Computers are becoming entwined in nearly all aspects of our lives, but did you ever think there would be a day when they could be used to train our dogs? Believe it or not, researchers at North Carolina State University have developed a suite of technologies specifically designed to autonomously train a dog.
The way this program works is the dog is fitted with a harness that monitors their posture and body language. This information is collected and wirelessly transmitted to the computer program, which triggers a reward for the dog if they perform the requested task correctly.
For example, the researchers wrote an algorithm into the program that would trigger a beeping sound that was paired with the release of a treat from a dispenser when the dog correctly moved from a standing to sitting position.
The trouble with using a computer to train a dog is determining when exactly the treat should be given.
You need to make sure that the algorithm has enough time to analyze the dog’s body position, but still rewards the dog in an appropriate amount of time.

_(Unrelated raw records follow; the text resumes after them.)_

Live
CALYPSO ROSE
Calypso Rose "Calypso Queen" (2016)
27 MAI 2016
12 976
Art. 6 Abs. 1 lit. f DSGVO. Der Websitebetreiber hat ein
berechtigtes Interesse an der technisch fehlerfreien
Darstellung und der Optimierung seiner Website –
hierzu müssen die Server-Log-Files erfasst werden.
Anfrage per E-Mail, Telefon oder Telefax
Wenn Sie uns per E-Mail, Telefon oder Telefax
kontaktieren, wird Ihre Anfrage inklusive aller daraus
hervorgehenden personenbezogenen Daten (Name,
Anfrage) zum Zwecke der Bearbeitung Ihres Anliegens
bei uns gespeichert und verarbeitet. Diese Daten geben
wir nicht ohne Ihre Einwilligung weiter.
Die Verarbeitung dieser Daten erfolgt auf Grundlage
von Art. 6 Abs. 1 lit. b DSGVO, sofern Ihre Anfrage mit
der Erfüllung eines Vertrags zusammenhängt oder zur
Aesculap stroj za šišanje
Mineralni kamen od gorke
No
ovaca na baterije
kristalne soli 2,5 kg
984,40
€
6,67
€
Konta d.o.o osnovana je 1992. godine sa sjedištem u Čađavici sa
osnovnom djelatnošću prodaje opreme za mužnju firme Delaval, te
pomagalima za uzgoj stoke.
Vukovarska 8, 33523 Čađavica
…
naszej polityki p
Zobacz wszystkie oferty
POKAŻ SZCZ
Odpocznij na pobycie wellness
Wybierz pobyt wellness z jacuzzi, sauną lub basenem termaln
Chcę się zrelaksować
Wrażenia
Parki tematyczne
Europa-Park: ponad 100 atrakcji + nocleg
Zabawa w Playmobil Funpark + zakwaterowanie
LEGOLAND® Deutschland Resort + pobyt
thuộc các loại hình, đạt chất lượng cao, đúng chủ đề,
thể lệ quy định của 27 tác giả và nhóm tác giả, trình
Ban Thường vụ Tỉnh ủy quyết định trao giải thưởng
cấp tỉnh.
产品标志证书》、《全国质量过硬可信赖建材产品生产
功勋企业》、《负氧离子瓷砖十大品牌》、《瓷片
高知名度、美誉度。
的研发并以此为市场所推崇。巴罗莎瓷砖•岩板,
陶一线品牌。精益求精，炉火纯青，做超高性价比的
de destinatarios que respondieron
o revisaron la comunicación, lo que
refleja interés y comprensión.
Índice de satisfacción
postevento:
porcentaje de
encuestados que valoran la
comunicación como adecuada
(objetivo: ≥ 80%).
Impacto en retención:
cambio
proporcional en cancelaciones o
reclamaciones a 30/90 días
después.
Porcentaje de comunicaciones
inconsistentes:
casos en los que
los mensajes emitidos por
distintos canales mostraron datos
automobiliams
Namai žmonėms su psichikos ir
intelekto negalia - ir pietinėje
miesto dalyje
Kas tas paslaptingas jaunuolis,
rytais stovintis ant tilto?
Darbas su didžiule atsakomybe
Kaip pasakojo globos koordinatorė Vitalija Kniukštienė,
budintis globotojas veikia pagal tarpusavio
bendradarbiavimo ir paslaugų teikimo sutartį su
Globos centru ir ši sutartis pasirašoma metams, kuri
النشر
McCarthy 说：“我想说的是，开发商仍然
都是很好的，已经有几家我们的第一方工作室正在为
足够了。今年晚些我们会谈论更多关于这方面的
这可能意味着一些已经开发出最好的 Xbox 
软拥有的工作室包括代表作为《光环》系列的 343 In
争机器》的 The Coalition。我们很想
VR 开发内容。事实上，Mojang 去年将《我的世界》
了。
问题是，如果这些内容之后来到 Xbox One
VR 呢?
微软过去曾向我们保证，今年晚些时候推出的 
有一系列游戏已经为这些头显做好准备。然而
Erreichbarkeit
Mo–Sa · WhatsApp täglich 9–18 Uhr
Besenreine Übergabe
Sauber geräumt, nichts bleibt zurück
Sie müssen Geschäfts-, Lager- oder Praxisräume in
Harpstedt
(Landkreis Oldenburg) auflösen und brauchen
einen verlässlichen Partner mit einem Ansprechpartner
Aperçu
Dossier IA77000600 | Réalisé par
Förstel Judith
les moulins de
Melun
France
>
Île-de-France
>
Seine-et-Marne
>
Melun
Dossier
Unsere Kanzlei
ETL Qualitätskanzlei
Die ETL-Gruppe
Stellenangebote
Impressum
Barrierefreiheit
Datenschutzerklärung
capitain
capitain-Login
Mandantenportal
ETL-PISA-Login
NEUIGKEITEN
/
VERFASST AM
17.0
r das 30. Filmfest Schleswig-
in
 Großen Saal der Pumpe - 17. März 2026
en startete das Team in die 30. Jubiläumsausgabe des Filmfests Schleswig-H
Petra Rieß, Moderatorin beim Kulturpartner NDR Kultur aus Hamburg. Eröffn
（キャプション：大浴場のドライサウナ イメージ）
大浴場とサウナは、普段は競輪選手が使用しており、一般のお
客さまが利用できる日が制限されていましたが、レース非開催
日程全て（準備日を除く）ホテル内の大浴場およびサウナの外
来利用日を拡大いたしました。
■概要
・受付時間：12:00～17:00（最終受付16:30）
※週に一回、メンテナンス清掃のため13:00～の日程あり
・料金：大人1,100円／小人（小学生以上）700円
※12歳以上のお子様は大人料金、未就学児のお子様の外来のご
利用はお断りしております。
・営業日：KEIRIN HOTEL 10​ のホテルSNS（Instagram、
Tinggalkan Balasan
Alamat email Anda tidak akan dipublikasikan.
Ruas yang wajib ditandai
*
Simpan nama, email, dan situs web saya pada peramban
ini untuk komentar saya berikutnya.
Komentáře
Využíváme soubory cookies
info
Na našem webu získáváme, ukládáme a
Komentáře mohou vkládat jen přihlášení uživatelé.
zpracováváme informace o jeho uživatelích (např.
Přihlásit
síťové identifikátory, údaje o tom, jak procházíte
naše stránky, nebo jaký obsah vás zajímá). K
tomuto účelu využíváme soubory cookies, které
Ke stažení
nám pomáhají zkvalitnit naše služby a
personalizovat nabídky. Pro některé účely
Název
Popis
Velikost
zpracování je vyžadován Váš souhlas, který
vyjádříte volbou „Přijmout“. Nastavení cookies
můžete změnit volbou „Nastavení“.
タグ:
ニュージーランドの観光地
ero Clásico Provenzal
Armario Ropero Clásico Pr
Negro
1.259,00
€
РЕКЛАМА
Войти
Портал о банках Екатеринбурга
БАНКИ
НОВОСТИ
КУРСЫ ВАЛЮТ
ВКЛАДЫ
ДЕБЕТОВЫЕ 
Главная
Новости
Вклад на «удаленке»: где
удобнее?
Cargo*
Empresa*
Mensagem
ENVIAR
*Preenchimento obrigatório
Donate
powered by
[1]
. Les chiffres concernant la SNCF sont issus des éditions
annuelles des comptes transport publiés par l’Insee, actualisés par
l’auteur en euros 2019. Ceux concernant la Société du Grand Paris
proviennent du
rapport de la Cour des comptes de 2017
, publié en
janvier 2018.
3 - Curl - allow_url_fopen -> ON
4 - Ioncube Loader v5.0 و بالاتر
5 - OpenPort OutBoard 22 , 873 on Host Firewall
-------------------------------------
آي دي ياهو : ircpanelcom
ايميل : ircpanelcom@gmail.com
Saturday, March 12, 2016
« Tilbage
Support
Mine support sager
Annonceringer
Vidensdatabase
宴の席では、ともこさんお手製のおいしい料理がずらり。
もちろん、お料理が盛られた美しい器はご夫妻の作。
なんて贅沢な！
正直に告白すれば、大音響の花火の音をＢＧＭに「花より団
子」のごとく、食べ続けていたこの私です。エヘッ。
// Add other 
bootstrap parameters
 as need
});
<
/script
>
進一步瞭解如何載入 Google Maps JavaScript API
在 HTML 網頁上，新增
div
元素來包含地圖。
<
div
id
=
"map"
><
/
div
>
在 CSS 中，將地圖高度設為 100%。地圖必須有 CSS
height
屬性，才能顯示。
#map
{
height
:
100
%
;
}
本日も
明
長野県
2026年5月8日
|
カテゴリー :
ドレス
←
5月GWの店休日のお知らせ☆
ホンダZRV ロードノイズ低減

This comes with a tradeoff: give the reward too soon and you may be reinforcing incorrect commands, but give the reward too late and it’s not effective for training purposes.
To help walk this fine line in timing, the researchers worked with 16 volunteers and their dogs to optimize the timing of the algorithm. Once they felt that they had the timing mastered, they compared it with that of a professional dog trainer’s.
While the program’s algorithm was quite accurate, rewarding the correct behavior 96% of the time, it still didn’t match up to that of a human trainer who showed 100% accuracy.
That doesn’t mean that humans are necessarily better trainers than computers; the algorithm’s response time was completely consistent whereas the trainers showed greater variation. This is an important note, as consistency is important when it comes to training dogs.
This is all pretty flashy and futuristic, but why exactly do we need computers to train dogs? The cool thing is that this computer technology can be applied to a wide range of canine behaviors. That means it could be used to help train service dogs and other working dogs more quickly and efficiently.
The researchers don’t just want to stop there, though. The long-term goal of this technology is to allow dogs to “use” the computers to communicate. For example, allowing a diabetic alert dog use their body language and behaviors to call for help via the computer.
While the thought of computers training our dogs may sound a little bit like a sci-fi movie, its implementation is likely not too far in the future. If you ask us, it’s pretty cool to know that this new dog-related technology could be used to make our lives better – not just easier.